The Affordable Care Act’s controversial “belly button” tax may be no more if a bipartisan House bill becomes law. Introduced Monday by Rep. Pat Tiberi, R-Ohio, and Rep. Daniel Lipinski, D-Ill., the bill would repeal the health care law’s reinsurance fee, which many expect will be passed on to employers.
As it stands, the belly button tax will go into effect next year to offset any lost revenue resulting from high-risk customers who buy insurance on the government exchanges. It would provide payments to health insurance carriers who end up paying higher medical bills for the new customers.
The three-year reinsurance program is expected to affect 190mn Americans and has drawn criticism from some who believe carriers will find a way to pass on the added cost of insuring sick policyholders to businesses and individuals.
“This covers every health insurance recipient, not just the policyholder,” explained Tiberi. “It’s a fee faced by everyone that provides health insurance and they will most certainly pass on the cost to their employees and customers when they can.”
“It’s simply outrageous that employers will be forced to pay the tax while they will get nothing in return from the program,” he added.
Dan Heffley, regional special master of legislation for the National Association of Health Underwriters and president of a Nevada agent consultancy firm, said the reinsurance program makes sense in theory but will end up harming consumers almost immediately.

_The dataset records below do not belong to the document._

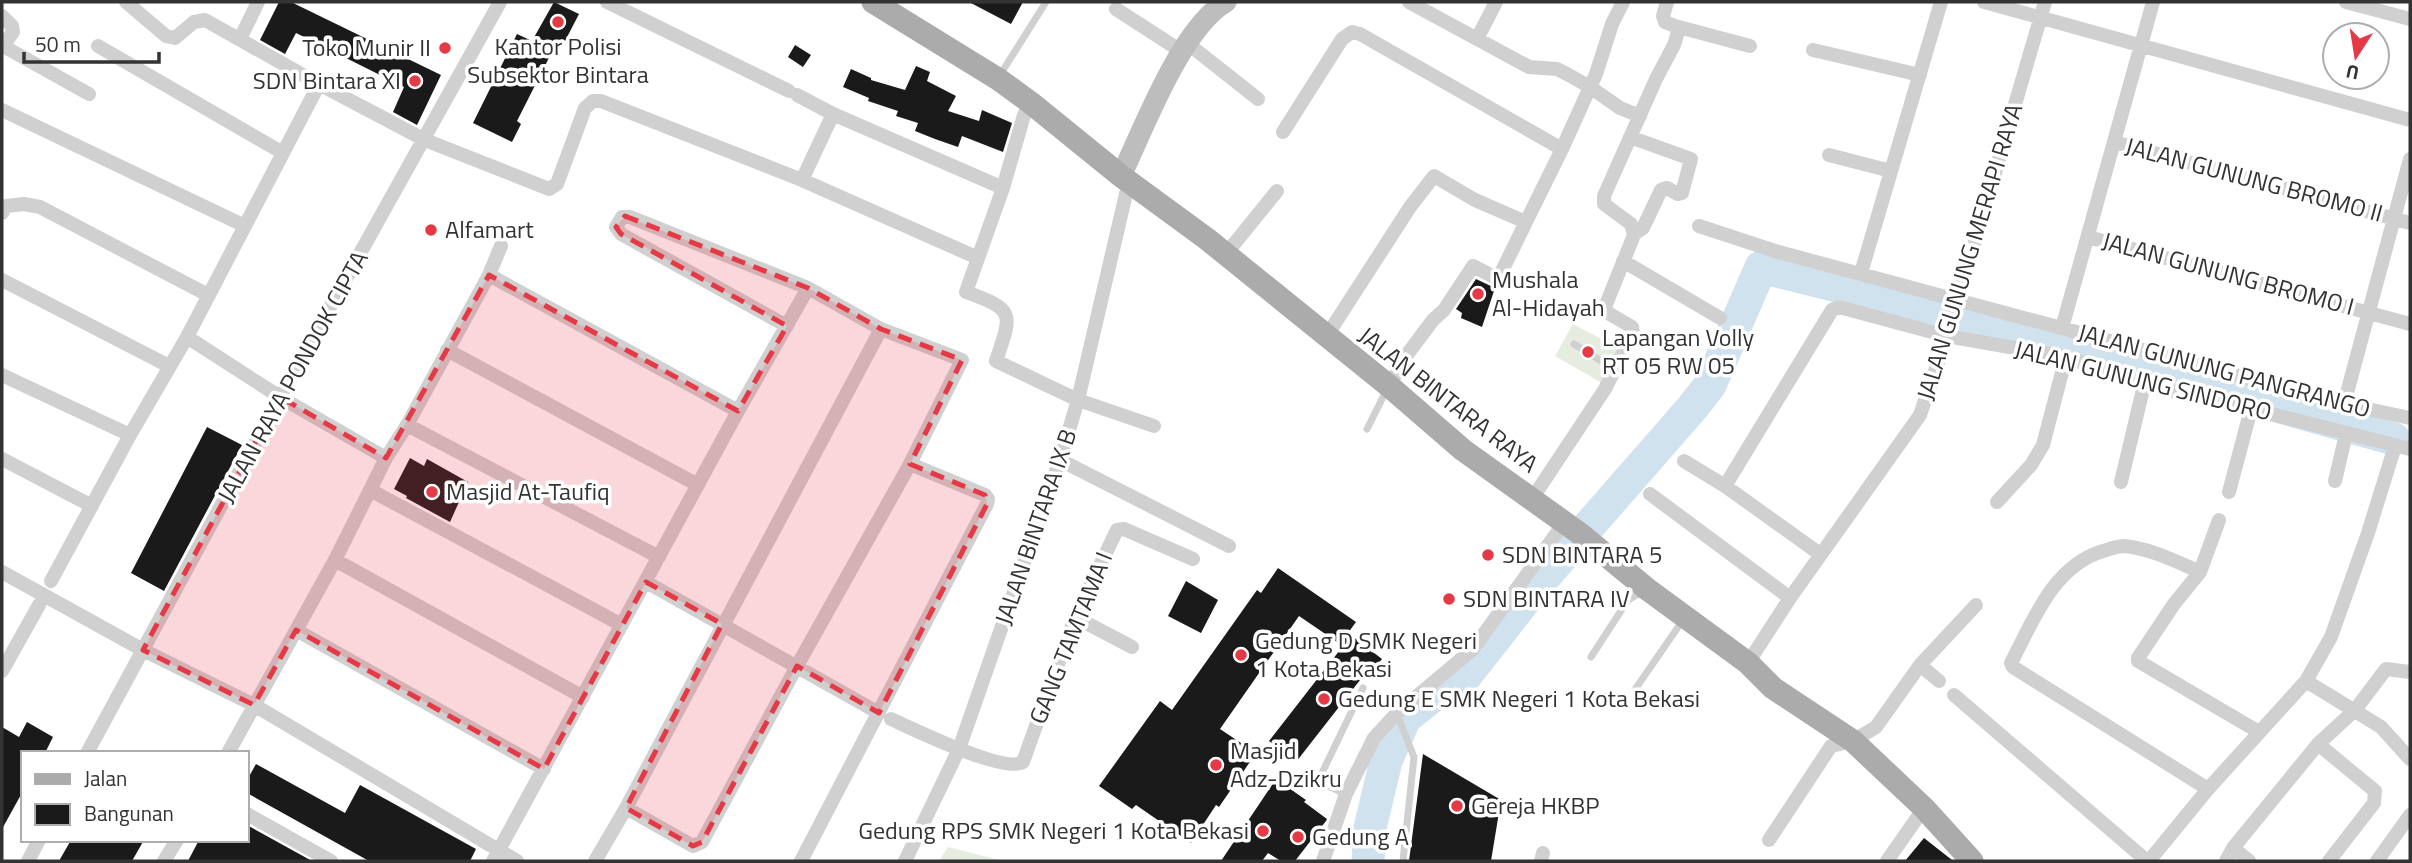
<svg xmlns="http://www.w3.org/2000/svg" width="2412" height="863" viewBox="0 0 2412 863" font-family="'Titillium Web',sans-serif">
<rect width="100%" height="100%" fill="#fff"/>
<path fill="#e6ecdf" d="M1573,324l48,25 -19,34 -47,-27z
M948,847l55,14h-64z"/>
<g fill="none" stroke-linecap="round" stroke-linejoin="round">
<path stroke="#cfe2ee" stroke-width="33" d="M1368,861l2,-33 16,-67 19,-43 25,-20 33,-19 69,-88 160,-183 18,-23 51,-118 204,51 429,121"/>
</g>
<path fill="#1a1a1a" d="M279,2h12l150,73 -24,50 -24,-13 11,-25 -108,-54 -11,21 -25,-14z
M554,2l25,12 -15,29 -6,-3 -41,81 4,3 -9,18 -39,-19 44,-89 15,7z
M969,2h54l-12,22z
M795,45l16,10 -8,12 -15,-10z
M916,66l14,6 -3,9 29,15 -8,15 31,10 3,-11 30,13 -9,29 -41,-16 -4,11 -23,-8 -20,-8 3,-8 -22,-7 2,-5 -30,-10 1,-3 -26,-11 8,-18 20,9v2l34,10z
M1476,279l19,9 -13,39 -21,-9 1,-5 -6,-4z
M207,427l35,18 -78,146 -33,-18z
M410,458l14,8 3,-7 41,23 -18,40 -44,-24 1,-2 -13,-7z
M1278,568l78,54 -8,11 34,26 -7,9 -4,-2 -75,96 -27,-21 74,-95 -44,-30 -79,113 36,24 -37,54 -3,-2 -25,38 -55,-38 -4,4 -33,-23 61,-85 12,9 85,-120 4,3z
M1186,581l32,19 -17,33 -33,-17z
M27,722l26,15 -8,16h-22v38l-21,38v-102l17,10z
M1423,754l78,46 -10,61h-82z
M256,764l89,49 15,-28 116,64 -6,12h-101l-122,-68v-13z
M1276,779l30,21 -2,2 23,17 -1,2 -31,40h-14l-13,-8 -6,8h-41z
M247,825l65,36h-124l11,-21h48z
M1924,838l28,22 1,1h-48z
M71,840h73l-12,21h-73z"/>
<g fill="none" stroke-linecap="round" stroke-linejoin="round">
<path stroke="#d0d0d0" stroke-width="7" d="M1000,75l46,-73
M1574,344l40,25
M1367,429l20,-40
M1591,657l37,-57 16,-9
M1636,688l47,-68
M1397,714l17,43 -11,104
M1346,794l-18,-8 -7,-7v-4l42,-87"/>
<path stroke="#d0d0d0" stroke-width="14" d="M126,2l40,34 9,2 19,-16 11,-2 114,64
M607,2l182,89
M1409,2l120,65 28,2 10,5 23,13 30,21 20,8
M1984,2l426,118
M2346,2l64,17
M1116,9l65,42
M2,16l10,10 1,6 -11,15
M1675,26l75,20
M240,39l18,-37
M1477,39l19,-37
M1187,43l71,56
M3,46l86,48
M98,46l185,107
M1813,50l107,25
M797,95l36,19 170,74
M1031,103l-7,12 -21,73 -37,104c50,18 46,21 30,69l82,39 76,26
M2,110l243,116
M1283,132l59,-93 10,-7 8,2 202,115 34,-75 16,-50 11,-22
M1630,137l61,22 -9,34 -4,1 -11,-6 -6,2 -18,38 -9,6
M2114,142l296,81
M1829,155l62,16
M802,180l31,-66
M2,213l4,-7 18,-2 16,3 168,88
M1526,222l36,-73
M1699,226l76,25 569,153 66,14
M2088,237l322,87
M1226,254l51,-63
M1623,261l97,57
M1861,273l80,-271
M489,275l249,136
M2,280l167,86
M2062,328l91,-326
M187,337l93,60 106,61
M1326,337l84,-130 24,-31 41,24 51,22 -28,57 -25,-13 -29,44 -11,10 -27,36 -17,30
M447,350l251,135
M2,375l128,60
M2344,404l66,-245
M407,425l252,132
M2,459l90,47
M1060,460l169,86
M1684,461l41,25 95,68
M2335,481l11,-47
M2121,482l23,-97
M1725,486l107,-176 7,-3 108,29 119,21 78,28 107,24 159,40
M370,490l252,135
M2229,492l22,-83
M1650,494l140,104
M1532,499l73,-110 28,-56 -1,-6 -24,-14 -3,-6 29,-72 -3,-11 -27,-20v-8l52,-117 18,-34 4,-13 -3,-6 -10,-4 -2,-6 4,-14
M1997,502l34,-37 12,-20 23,-88
M2219,520l-19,52 -26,32 -36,54v3l121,71
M335,560l248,137
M2,572l141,78 111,55 263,156
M2200,572c-25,-11 -48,-23 -76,-26 -7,0 -14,3 -21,5 -50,15 -70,70 -92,112l2,4 195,122
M51,581l79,-146 57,-98 132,-253 106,56 124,49 8,-5 28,-76 8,-7h8l201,79 176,78
M646,582l233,131
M1075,617l57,30
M296,630l248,139
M1748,663l42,-65 130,-183 29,-85 96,-328
M1920,665l56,-60
M2,671l37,-66
M2306,681l75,46 29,32
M1954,695l193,166
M891,719c22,10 114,55 132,43l52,-145 42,-87 7,-1 69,30
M2318,744l57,47 -1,12 -45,58
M87,753l193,-356 220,-395
M228,753l107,-193 51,-102 21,-33 82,-150 12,-29
M626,808l67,38 9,-4 95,-176 113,-202 52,-104 -81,-31 -73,-41 -178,-71h-8l-6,10 5,7 166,92
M247,814l84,47
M1769,840l62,-94 22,-5 23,-14 44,-62 19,16
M2233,848l16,13
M28,861l11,-21
M164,861l13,-21
M493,861l245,-450 70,-123
M595,861l31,-53 255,-479
M801,861l186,-357 1,-5 -3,-4 -75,-31
M905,861l54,-112 101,-289 18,-60 51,-219
M1323,861l23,-67 28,-56 23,-25 76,-64 91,-126
M1541,861l2,-8
M1887,861l37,-53
M2149,861l59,-72 98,-108 25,-44 37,-104 27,-87
M2226,861l7,-13 85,-104 37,-34 31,-41 24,3
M2377,861l33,-46"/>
<path stroke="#bdbdbd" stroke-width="21" d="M1121,176c23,-48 60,-148 105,-174"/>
<path stroke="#ababab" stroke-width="23" d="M873,2l125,77 33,24 90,73 86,63 182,147 74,64 116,83 68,56 101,74 25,25 80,53 71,67 48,53"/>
</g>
<path fill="#e63946" fill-opacity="0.2" stroke="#e63946" stroke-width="5" stroke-dasharray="14 9" stroke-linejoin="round" d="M625,216l183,72 73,41 81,31 -52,104 75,31 2,9 -108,209 -82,-47 -95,176 -9,4 -67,-38 96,-184 -76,-42 -102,187 -248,-139 -42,75 -111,-55 137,-253 106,61 103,-183 249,136 49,-85 -166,-92 -5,-7z"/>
<g fill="#e63946" stroke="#fff" stroke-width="2.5">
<circle cx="558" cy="22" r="7"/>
<circle cx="445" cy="48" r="7"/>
<circle cx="415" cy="81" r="7"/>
<circle cx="431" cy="230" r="7"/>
<circle cx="1478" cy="294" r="7"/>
<circle cx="1588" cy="352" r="7"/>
<circle cx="432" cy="492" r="7"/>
<circle cx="1488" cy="555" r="7"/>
<circle cx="1449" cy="599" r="7"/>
<circle cx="1241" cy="655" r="7"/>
<circle cx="1324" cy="699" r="7"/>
<circle cx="1216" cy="765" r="7"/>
<circle cx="1457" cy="806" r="7"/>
<circle cx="1263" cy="831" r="7"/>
<circle cx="1298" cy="837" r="7"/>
</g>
<g text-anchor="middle" stroke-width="7" stroke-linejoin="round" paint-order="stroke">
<g font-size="24" fill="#333" stroke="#fff" text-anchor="start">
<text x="558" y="55" text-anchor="middle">Kantor Polisi<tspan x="558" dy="28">Subsektor Bintara</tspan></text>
<text x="431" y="56" text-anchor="end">Toko Munir II</text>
<text x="401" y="89" text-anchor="end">SDN Bintara XI</text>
<text x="445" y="238">Alfamart</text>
<text x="1492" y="288">Mushala<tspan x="1492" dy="28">Al-Hidayah</tspan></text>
<text x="1602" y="346">Lapangan Volly<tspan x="1602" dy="28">RT 05 RW 05</tspan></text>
<text x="446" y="500">Masjid At-Taufiq</text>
<text x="1502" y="563">SDN BINTARA 5</text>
<text x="1463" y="607">SDN BINTARA IV</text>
<text x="1255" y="649">Gedung D SMK Negeri<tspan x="1255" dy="28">1 Kota Bekasi</tspan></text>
<text x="1338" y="707">Gedung E SMK Negeri 1 Kota Bekasi</text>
<text x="1230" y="759">Masjid<tspan x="1230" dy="28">Adz-Dzikru</tspan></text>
<text x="1471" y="814">Gereja HKBP</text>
<text x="1249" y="839" text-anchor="end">Gedung RPS SMK Negeri 1 Kota Bekasi</text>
<text x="1312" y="845">Gedung A</text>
</g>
<g font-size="24" fill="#333" stroke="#fff">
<text transform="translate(2254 180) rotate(15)" y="8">JALAN GUNUNG BROMO II</text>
<text transform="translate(1970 252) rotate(-73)" y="8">JALAN GUNUNG MERAPI RAYA</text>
<text transform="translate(2228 274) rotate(15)" y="8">JALAN GUNUNG BROMO I</text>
<text transform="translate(2224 371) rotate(15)" y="8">JALAN GUNUNG PANGRANGO</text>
<text transform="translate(293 377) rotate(-61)" y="8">JALAN RAYA PONDOK CIPTA</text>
<text transform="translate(2143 381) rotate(14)" y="8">JALAN GUNUNG SINDORO</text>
<text transform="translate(1448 400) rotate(38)" y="8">JALAN BINTARA RAYA</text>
<text transform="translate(1036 527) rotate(-71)" y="8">JALAN BINTARA IX B</text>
<text transform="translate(1071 638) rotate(-68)" y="8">GANG TAMTAMA I</text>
</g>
</g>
<rect width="2412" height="863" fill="none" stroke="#333333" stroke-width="7"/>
<rect x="21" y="751" width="228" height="91" fill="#ffffff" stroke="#adadad" stroke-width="2"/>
<rect x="35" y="774" width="35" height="10" fill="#ababab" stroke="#adadad" stroke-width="2"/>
<text x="84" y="786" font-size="21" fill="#333333">Jalan</text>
<rect x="35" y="804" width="35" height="21" fill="#1a1a1a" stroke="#adadad" stroke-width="2"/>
<text x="84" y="821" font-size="21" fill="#333333">Bangunan</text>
<g transform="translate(2356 56) rotate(192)"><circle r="33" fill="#ffffff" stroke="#adadad" stroke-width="2"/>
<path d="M0-5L12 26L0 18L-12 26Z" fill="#e63946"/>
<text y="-10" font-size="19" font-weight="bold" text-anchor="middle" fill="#333333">U</text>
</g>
<path d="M24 52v10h135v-10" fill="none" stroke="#333333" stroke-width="3.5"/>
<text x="35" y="52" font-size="21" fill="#333333" stroke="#ffffff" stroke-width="5" paint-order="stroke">50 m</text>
</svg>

“Some insurance companies…may be getting more of the negative risk. If insurance company A has more losses than insurance company B, the reinsurance program will help take some of the sting away,” Heffley said. “The problem is all the fees and costs are being filtered down to the end user, the insured. About $63 is what it’s coming to per person—that’s what’s going toward reinsurance.”
Heffley added that many carriers have already begun to itemize the reinsurance tax, “like on a phone bill.”
The Obama administration has recognized some of the negative effects of the reinsurance tax, announcing its intention to provide an exemption from the fee for “certain self-insured, self-administered plans” for 2015 and 2016. However, many employers feel the exemption is too narrow and Tiberi called the proposal “too little, too late.”
“A delay or exemption does not change the fact that the overwhelming majority of employers will still have to pay this tax,” the congressman said. “We need to provide stability and security, not provide another incentive for employers to discontinue their coverage.”
The bill has received widespread support from all corners of the workforce, including labor unions and both large and small businesses. The American Benefits Council, the National Retail Federation, the Corporate Health Care Coalition, the Business Roundtable and the National Association of Manufacturers have also voiced support for the bill.